100% sure. I originally found the BPM by loading it into FL Studio, and I just now opened it in DJ Player (http://djplayerapp.com/) and set the BPM to exactly 143.0 - worked like a charm, flawless synchronization.
Any new updates?
I think it’s apparent that they have no intention of adding manual BPM entry. Every reply has been “oh, we’ll make our algorithm better rather than implement a much more simple solution.”
Guess it’s time to switch to DJ Player. They’ve had manual BPM entry for years now. You’d think that would be one of the first things they’d do.

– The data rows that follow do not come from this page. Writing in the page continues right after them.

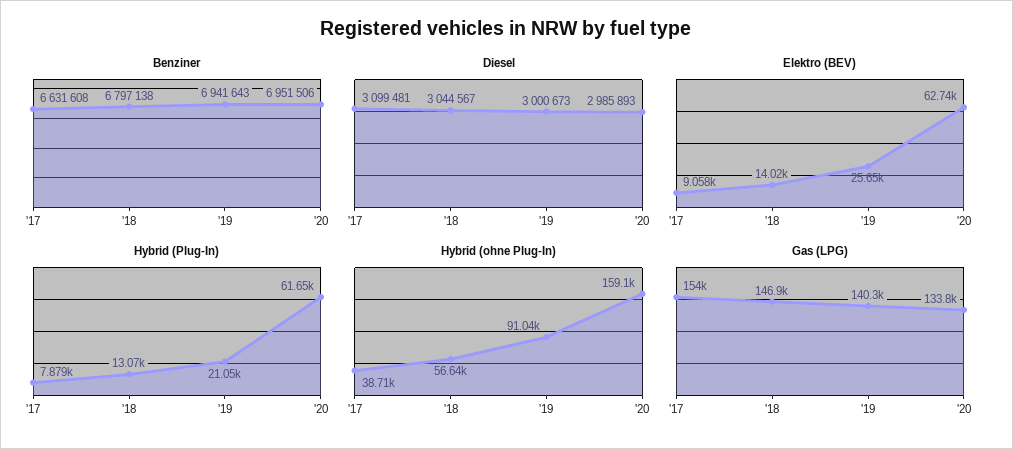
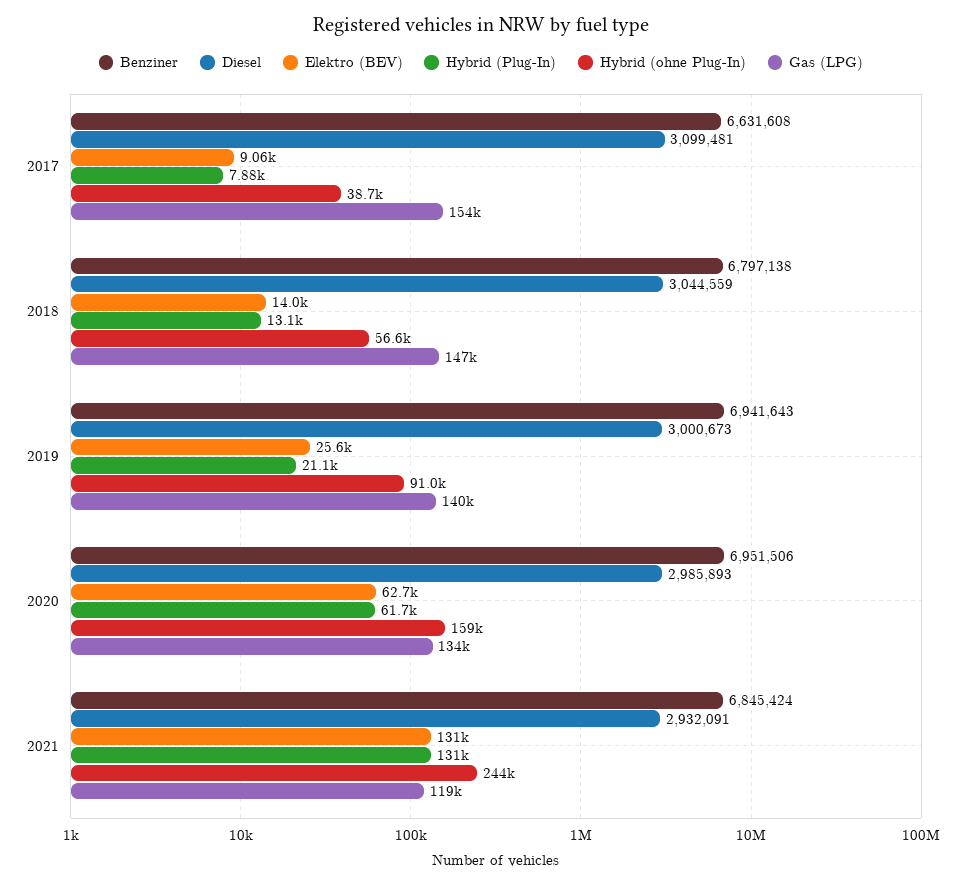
  {
    "Benziner": {
      "'17": 6631608,
      "'18": 6797138,
      "'19": 6941643,
-     "'20": 6951506
+     "'20": 6951506,
+     "2021": 6845424
    },
    "Diesel": {
      "'17": 3099481,
-     "'18": 3044567,
+     "'18": 3044559,
      "'19": 3000673,
-     "'20": 2985893
+     "'20": 2985893,
+     "2021": 2932091
    },
    "Elektro (BEV)": {
      "'17": 9058,
      "'18": 14020,
      "'19": 25650,
-     "'20": 62740
+     "'20": 62740,
+     "2021": 131000
    },
    "Hybrid (Plug-In)": {
      "'17": 7879,
      "'18": 13070,
      "'19": 21050,
-     "'20": 61650
+     "'20": 61650,
+     "2021": 131000
    },
    "Hybrid (ohne Plug-In)": {
      "'17": 38710,
      "'18": 56640,
      "'19": 91040,
-     "'20": 159100
+     "'20": 159100,
+     "2021": 244000
    },
    "Gas (LPG)": {
      "'17": 154000,
      "'18": 146900,
      "'19": 140300,
-     "'20": 133800
+     "'20": 133800,
+     "2021": 119000
    }
  }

No software BPM analysis is 100% correct, NONE. They all have their draw backs. I test them by inputting tracks I produce where I definitely know the BPM and sometimes its way off and other times it’s close. This is the same with Traktor, so don’t let someone tell you differently. I had a friend who was trying to auto sync a track with one of my tracks using traktor, he called me and thought I didn’t quantatize because he couldn’t auto sync my track with a 128 bpm track. I told him, that’s because my track is at 135 and not 128. I’m not going to get into the whole auto syncing debate but you have to be able to do somethings by ear even if you use auto sync. For example, you should’ve known that 127 for Brown Paper Back is WAY off and that you would have to re-load the track or something.
The same thing!!! Who we can change the BPM without using TAP key, please
Also having this problem - frustrating!
“Call me a Spaceman” by Hardwell shows up as 97 BPM (should be 128)
Center of the Universe" by Axwell also shows up as 97 BPM (should be 129)
Is there a way yo fix this? It makes the track mixing harder to do.